Tu parles souvent des mêmes sujets mais avec un vocabulaire hyper riche et hyper varié. Comment travailles-tu cela ? Es-tu un grand lecteur ?

Ca c’est un truc inexplicable parce que je lis peu et j’étais pas fan de cours de français ! (rires) On me pose des questions sur des techniques d’écriture et je suis toujours incapable d’y répondre ! Quand je te dis que c’est spontané ça l’est vraiment ! Même moi ça me fait halluciner des fois. Ce qui est encore plus fou c’est que des fois je fais des passerelles entre plusieurs phrases d’un texte mais je ne m’en rends pas compte. C’est involontaire et pas du tout conscientisé. J’en suis fier mais c’est quand même mystérieux !

J’ai vu que tu donnais des cours d’écriture. Sens-tu que cela a de l’influence sur tes textes ?

Pendant cette période sans concert j’ai un peu plus de temps pour faire ce genre de choses. J’ai adoré mais je dirais jamais que je donne des cours d’écriture. J’essaye de léguer aux autres cette manière d’écrire très spontanée et je les incite à créer leur propre style. Il y a plein de gens qui cherchent à imiter ce qui se fait déjà et c’est dommage. Il faut laisser son histoire parler, moi, perso ça me touche beaucoup plus dans ce que je lis et j’écoute.

Cet EP fait notamment référence à Soulages, un peintre qui vient comme toi de Rodez. A partir de quand t’es-tu intéressé à ses œuvres ?

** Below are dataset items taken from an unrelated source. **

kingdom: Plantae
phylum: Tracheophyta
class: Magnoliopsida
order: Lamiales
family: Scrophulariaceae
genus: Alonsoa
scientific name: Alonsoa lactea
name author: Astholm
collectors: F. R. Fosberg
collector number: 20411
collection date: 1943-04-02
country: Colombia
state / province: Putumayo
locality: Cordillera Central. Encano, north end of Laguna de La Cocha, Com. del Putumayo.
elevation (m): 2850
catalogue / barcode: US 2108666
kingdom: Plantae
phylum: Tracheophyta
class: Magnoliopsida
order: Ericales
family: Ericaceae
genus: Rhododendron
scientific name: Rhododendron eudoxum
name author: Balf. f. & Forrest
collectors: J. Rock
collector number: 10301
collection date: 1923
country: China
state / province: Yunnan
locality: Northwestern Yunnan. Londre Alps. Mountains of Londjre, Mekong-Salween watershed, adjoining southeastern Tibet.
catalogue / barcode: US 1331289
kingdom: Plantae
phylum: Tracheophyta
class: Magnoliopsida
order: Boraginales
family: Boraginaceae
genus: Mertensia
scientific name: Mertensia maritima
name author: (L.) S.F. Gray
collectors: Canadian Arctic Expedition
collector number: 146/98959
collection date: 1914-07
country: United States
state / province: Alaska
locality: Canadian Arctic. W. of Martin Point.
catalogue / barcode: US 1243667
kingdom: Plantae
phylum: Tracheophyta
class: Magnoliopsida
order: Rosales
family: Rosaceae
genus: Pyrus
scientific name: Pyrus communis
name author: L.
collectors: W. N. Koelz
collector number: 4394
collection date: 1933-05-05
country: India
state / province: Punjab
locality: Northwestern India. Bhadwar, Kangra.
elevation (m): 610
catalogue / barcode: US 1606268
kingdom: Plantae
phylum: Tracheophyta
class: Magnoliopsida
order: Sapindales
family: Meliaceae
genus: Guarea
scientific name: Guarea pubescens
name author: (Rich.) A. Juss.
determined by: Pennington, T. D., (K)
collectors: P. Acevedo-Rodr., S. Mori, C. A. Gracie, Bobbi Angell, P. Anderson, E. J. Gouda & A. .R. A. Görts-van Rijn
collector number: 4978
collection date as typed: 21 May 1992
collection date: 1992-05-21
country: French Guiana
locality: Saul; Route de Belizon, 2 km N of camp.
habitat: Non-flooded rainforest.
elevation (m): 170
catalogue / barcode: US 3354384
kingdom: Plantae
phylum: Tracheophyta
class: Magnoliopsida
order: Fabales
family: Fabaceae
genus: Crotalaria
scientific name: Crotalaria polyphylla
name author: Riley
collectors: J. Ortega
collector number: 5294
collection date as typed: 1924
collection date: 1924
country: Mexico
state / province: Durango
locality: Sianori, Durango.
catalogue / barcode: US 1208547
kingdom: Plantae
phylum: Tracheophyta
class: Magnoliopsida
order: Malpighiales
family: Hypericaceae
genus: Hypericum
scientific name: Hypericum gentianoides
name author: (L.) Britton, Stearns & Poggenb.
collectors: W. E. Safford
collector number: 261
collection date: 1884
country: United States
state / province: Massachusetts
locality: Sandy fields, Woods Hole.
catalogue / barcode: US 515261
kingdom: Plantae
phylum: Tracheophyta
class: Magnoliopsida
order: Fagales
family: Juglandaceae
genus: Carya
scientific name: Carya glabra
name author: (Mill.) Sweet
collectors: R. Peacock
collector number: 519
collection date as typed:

Mes parents adorent Soulages donc je le connais depuis toujours. Plusieurs fois, à des concerts, on m’a dit que je faisais du Soulages en musique. A force, je m’y suis vraiment intéressé. Ça m’a beaucoup parlé. Je pense que sa philosophie m’a beaucoup inspiré inconsciemment en fait. Comme on vient de la même ville, je me suis toujours dit que j’essayerai un jour d’écrire un texte sur lui. Et l’année dernière, pour ses 100 ans, Rodez avait créé un appel à projets appelé “Le siècle Soulages”. Pour cela j’ai accéléré la création de ce morceau avec Clément. J’y fais notamment rebondir des phrases de Soulages avec mes couplets. Comme j’étais content du résultat je l’ai carrément ajouté à l’EP qui ne devait faire que 5 titres et je lui ai même donné le nom de la chanson, « La lumière du noir ».

Hormis ces références à Soulages, on découvre également des parallèles au cinéma sur tes EPs, notamment via les clips et les jaquettes des disques. Est-ce un art auquel tu es sensible ?

Oui, mais je suis incapable de te dire ce que je veux précisément. J’ai la chance d’avoir une super équipe qui m’aide à faire quelque chose de léché et précis et qui m’écoute beaucoup. Je trouve que le résultat sur ce deuxième EP est vraiment cool, c’est original et répond bien au projet.

Même la jaquette d’Eau trouble, ton premier EP, était très jolie je trouve, ça ressemblait déjà à une photo de film.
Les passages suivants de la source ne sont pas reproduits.